When providing legal services, an attorney is bound by the client’s instructions (within the boundaries of the law). An attorney is not allowed to check the truthfulness and completeness of any given information without the client’s consent. If the attorney has a reasonable doubt about the truthfulness or completeness of any given information, the attorney must inform the client of any possible consequences. However, the authorised person proceeds irrespective of what the interests and instructions of the partner are and is obliged to check any information given by the client, as well as to search for all relevant information. Such activity is not deemed to be legal services.

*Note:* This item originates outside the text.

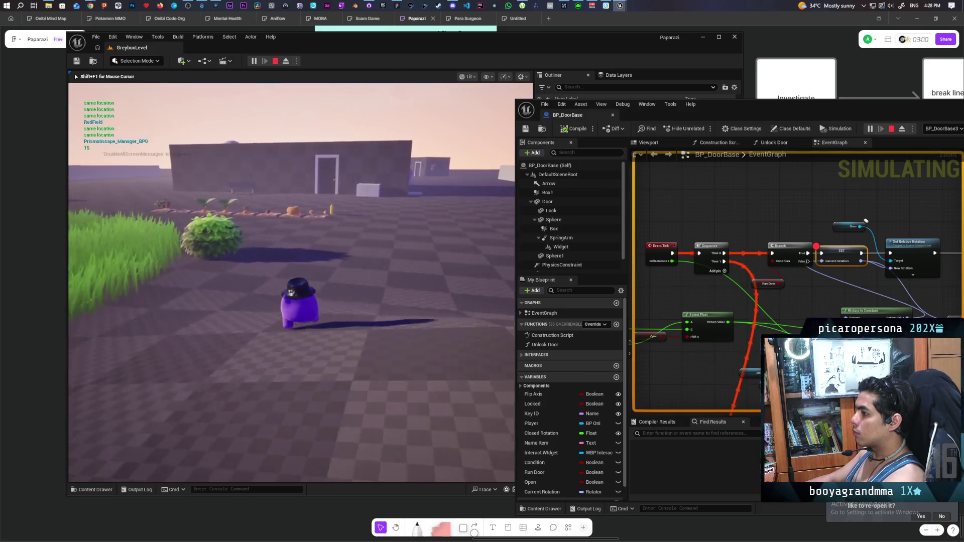
{"action": "key", "text": "w"}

The basic obligation of an attorney is to preserve confidentiality that only the client can release the attorney from. There are some very limited exceptions set by the ALM Act or the Criminal Code. Even if a client releases an attorney from such an obligation, this obligation must be kept even when the attorney considers it to be disadvantageous for the client. The attorney, therefore, must duly consider whether acting as an authorised person (e. g. stating some information in verification documents), following a client’s wishes, may bring any harm to the client.

The attorney should carefully explain the difference in these roles to the client if the legal advice relates to mandates with the public sector or any other project requiring a partner’s registration (e. g. gaining a license). There are undoubtedly advantages to being able to access all these services at a one-stop shop, such as reducing bureaucracy and coordinating all the necessary procedures; however, the client should not be surprised if the attorney acts like a suspicious investigator.

Finally, the liability insurance of attorneys does not cover any damage resulting from the incorrect identification or registration of the beneficial owner.